Not long after the departures, an unnamed Twitter lawyer posted a letter to the company’s internal Slack, saying that Twitter’s current head of legal and personal lawyer to Musk, Alex Spiro, allegedly said of compliance concerns that “Elon puts rockets into space, he’s not afraid of the FTC.”
Engineers, the letter said, were being forced to self-certify the changes they made for FTC compliance, which the lawyer said would put Twitter at risk of incurring billions of dollars in fines. “Extremely detrimental to Twitter’s longevity,” the lawyer said.
Wednesday was also when Musk made his first formal communication with Twitter’s remaining employees, telling them that, not only was Twitter at risk of bankruptcy, but that he was ending the company’s long-standing remote work policy and would force everyone to be in the office “at least” 40 hours a week, beginning the next day.
Thursday saw the disappearance of the Official label, and the rollout of the new Twitter Blue program that allowed people to buy a verified checkmark for $8 a month. Twitter also said the blue check would remain for users who were verified under the “legacy” verification system.
Musk also met with Twitter staff for the first time yesterday, reportedly telling them much the same that he said in email communications with staff the day prior: Twitter’s finances are in bad shape, the company could collapse, and everyone needs to work harder.

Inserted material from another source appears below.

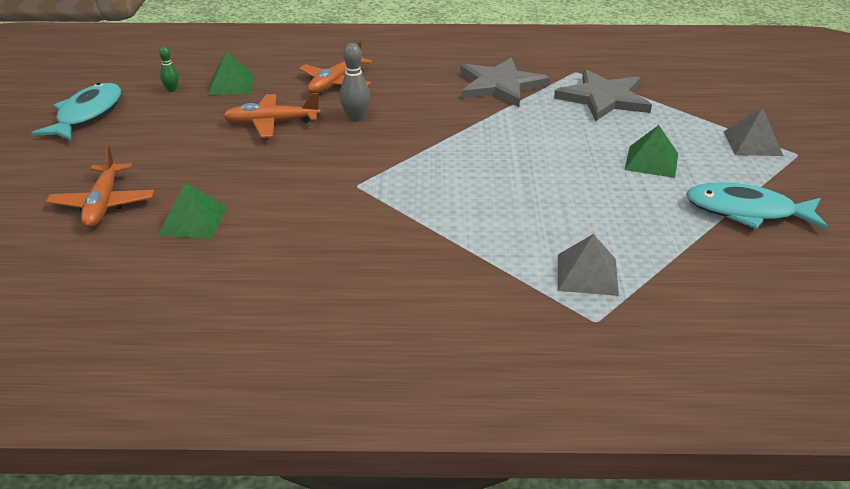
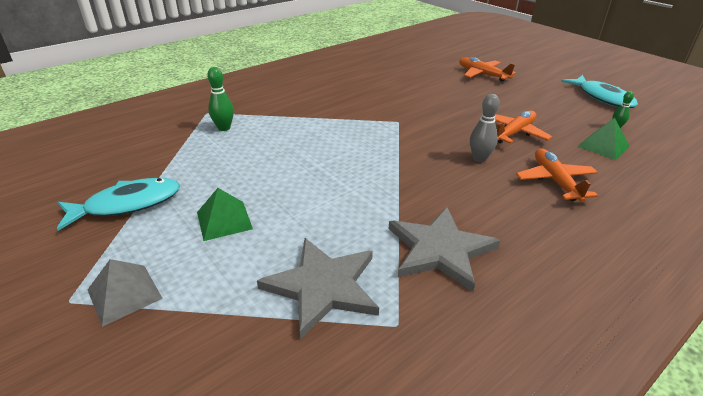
camera: 140 degrees right, 0 degrees up
(192, 221) = (435, 83): green pyramid -> none
(587, 274) = (224, 128): grey pyramid -> green bowling pin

The letter also attempted to answer questions about the state of Twitter’s compliance with FTC mandates. According to Musk, ” Twitter will do whatever it takes to adhere to both the letter and the spirit of the FTC consent decree. Anything you read to the contrary is absolutely false.”
Friday “fixes” and beyond
Twitter woke up today to find that, not only were users unable to sign up for Twitter Blue, but “Original” labels were back on select accounts.
Users who earned blue checks by subscribing to Twitter Blue reported them missing, and security researcher Jane Manchun Wong said she no longer saw Twitter Blue verified purchasability in the Twitter API.
As of writing, the option to subscribe to Twitter Blue also appears to have been removed from the app, whereas earlier today it was present, but showed an availability error.
What’s next for Twitter is anyone’s guess. In another flippant Musk tweet from earlier today, the Twitter CEO shared a picture of a neon #GameOver sign, saying “Twitter HQ is great.”
The photo, which Musk said was taken in Twitter’s video arcade and bar area, was tweeted without context before he clarified the location. “Humor” aside, those sorts of jokes aren’t likely to inspire confidence in wary advertisers or eagle-eyed government officials.
One thing is for certain: Musk’s purchase of the company saddled it with $13 billion in debt, making Twitter responsible for $1 billion in interest payments annually. If it seems like Musk is flailing, those financial obligations and the unhappy banks attached to them might be part of the reason. That said, a growing risk of insolvency probably won’t make the world’s (for now) richest man act in a calm, collected manner – expect more flailing.